Problem to solve
Taking the entries below from the top, restate each line exactly and end with the line containing "Tab. 1. Medicinal".

The data
[Start of section]

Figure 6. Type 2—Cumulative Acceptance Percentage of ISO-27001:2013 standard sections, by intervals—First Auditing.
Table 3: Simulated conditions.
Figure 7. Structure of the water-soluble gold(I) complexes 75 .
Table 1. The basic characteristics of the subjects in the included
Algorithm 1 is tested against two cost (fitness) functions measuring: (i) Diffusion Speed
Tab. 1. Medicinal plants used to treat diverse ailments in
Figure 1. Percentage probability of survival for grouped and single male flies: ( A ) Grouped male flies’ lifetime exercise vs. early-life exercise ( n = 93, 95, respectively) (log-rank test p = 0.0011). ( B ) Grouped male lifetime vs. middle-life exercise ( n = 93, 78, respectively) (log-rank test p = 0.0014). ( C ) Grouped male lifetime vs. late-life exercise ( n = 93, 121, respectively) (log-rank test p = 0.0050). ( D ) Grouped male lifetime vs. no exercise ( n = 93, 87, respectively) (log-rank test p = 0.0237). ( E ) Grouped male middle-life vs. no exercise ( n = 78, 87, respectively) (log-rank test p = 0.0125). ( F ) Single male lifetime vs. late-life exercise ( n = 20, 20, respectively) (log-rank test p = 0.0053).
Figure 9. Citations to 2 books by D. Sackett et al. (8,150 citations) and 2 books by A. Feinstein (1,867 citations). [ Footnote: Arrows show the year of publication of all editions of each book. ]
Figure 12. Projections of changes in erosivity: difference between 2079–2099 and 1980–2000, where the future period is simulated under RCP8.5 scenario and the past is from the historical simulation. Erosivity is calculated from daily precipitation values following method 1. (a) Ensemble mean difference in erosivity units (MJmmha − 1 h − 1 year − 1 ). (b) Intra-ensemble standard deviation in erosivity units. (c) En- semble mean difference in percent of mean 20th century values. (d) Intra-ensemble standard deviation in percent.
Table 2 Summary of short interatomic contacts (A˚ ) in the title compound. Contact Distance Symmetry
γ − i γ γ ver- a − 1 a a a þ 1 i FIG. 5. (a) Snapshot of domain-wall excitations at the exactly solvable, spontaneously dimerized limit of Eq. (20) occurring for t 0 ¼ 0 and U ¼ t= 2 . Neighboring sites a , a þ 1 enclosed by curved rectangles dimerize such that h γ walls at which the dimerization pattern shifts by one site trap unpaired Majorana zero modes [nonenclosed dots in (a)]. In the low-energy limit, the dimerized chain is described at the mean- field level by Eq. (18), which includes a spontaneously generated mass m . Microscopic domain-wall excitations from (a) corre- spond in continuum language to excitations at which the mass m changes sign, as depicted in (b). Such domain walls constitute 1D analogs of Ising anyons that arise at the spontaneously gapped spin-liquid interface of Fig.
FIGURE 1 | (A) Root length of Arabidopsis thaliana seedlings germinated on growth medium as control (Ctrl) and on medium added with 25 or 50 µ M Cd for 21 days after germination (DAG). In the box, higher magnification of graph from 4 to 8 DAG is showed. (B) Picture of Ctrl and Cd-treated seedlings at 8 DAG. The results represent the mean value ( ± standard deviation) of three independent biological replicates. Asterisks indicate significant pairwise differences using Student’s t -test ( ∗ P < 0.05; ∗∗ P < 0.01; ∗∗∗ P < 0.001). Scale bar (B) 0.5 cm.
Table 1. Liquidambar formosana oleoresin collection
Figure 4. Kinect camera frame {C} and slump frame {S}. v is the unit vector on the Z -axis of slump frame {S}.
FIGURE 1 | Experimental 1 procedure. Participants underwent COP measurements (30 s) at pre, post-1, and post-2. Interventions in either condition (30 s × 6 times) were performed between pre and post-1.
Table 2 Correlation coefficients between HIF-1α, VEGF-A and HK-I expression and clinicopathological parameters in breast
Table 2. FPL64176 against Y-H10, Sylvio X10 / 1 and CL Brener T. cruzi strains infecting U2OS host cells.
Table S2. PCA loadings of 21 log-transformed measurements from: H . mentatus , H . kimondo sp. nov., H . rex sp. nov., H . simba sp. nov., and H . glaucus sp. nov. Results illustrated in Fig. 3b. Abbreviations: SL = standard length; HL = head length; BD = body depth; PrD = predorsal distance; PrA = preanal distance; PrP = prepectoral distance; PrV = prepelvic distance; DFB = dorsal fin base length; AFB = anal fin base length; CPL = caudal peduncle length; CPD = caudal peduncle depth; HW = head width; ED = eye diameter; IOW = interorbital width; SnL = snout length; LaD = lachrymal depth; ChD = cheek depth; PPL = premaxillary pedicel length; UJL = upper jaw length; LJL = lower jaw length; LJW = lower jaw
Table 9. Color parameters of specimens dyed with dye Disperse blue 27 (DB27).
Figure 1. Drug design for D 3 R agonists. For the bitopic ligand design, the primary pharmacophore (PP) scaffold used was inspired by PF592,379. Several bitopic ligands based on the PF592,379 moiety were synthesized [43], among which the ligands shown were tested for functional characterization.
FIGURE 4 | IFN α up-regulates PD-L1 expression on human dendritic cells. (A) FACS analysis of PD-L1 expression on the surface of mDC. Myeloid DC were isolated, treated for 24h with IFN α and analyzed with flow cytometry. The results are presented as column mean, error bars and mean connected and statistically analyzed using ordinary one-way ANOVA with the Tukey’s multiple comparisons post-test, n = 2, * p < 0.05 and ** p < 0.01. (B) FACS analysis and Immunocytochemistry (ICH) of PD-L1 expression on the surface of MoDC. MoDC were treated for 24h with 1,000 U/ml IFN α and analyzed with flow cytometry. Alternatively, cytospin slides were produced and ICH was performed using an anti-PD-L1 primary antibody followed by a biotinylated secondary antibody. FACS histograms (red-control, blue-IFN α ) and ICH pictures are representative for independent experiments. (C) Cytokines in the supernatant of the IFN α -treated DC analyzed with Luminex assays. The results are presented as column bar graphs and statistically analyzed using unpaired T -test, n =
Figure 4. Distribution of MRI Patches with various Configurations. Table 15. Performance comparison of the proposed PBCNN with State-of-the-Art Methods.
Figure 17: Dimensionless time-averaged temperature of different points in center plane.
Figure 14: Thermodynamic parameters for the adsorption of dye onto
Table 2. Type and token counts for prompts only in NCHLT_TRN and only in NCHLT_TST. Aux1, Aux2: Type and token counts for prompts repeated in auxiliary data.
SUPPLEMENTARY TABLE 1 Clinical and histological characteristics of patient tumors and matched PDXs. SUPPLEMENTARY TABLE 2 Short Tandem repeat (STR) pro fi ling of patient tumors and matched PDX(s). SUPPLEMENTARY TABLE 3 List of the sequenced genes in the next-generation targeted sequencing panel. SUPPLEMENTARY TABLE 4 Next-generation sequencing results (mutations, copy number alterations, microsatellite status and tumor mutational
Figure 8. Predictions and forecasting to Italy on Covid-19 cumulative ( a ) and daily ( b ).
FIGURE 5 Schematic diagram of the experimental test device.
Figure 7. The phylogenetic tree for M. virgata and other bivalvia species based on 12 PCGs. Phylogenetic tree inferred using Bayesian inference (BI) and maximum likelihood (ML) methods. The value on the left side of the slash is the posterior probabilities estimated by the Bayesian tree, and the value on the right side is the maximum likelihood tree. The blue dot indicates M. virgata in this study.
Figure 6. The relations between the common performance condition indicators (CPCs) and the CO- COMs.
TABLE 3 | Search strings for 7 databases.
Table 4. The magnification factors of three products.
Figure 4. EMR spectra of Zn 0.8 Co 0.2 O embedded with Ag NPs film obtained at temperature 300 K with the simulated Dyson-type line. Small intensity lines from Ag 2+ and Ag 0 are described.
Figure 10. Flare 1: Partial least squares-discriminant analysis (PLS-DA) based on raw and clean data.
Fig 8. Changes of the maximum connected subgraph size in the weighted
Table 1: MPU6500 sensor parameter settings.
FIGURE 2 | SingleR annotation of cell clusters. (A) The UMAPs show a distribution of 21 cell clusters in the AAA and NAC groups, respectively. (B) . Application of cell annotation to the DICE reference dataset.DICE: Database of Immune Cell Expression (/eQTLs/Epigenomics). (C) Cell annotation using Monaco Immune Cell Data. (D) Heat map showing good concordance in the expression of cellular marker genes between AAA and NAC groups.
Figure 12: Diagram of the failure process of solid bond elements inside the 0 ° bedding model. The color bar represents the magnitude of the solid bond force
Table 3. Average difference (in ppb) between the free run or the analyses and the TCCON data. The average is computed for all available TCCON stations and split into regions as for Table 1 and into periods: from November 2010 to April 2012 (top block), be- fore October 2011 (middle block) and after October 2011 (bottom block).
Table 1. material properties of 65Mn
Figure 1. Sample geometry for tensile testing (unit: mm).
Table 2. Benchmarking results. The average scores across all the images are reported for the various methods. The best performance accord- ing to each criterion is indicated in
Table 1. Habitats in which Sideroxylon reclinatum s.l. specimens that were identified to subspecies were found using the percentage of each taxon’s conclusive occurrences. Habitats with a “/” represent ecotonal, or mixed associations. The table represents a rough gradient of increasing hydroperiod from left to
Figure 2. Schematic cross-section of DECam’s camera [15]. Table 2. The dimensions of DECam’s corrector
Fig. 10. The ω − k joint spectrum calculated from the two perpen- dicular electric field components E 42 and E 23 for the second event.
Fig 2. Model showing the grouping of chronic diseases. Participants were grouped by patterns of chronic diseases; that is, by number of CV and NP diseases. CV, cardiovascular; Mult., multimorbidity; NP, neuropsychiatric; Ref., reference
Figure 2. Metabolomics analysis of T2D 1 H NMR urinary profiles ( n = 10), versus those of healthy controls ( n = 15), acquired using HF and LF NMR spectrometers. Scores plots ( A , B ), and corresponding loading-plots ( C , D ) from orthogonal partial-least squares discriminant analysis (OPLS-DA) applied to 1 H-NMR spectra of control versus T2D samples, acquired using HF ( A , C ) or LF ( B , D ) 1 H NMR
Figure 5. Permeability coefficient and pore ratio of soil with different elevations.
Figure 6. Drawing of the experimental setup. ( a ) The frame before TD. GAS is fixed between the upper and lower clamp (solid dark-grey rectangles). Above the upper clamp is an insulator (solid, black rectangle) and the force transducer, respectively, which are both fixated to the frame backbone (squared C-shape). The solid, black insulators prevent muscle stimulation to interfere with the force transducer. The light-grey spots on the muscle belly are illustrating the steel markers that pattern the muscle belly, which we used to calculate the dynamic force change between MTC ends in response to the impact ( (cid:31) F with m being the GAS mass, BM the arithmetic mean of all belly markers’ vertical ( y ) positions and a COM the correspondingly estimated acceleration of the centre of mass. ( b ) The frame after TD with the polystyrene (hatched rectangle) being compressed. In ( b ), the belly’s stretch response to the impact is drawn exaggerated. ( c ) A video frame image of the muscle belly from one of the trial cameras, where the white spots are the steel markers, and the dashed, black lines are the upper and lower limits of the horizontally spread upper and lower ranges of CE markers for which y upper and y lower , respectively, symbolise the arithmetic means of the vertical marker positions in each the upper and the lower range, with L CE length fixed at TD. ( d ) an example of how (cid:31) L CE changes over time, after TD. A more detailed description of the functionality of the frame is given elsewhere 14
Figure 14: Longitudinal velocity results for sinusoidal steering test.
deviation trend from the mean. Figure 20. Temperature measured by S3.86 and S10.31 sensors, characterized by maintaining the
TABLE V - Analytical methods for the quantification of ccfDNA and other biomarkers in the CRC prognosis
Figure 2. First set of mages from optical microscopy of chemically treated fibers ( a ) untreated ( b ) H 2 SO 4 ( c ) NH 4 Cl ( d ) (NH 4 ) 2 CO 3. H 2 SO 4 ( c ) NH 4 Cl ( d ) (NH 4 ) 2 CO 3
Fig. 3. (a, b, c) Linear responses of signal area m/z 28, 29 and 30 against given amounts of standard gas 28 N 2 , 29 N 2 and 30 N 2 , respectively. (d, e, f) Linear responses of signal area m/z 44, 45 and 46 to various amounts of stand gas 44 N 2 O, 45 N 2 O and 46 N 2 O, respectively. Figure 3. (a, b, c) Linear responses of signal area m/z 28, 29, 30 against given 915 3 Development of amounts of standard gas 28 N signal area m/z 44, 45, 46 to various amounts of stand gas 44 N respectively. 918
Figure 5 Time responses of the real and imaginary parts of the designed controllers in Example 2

[End of section]

Exercise solution
Figure 6. Type 2—Cumulative Acceptance Percentage of ISO-27001:2013 standard sections, by intervals—First Auditing.
Table 3: Simulated conditions.
Figure 7. Structure of the water-soluble gold(I) complexes 75 .
Table 1. The basic characteristics of the subjects in the included
Algorithm 1 is tested against two cost (fitness) functions measuring: (i) Diffusion Speed
Tab. 1. Medicinal plants used to treat diverse ailments in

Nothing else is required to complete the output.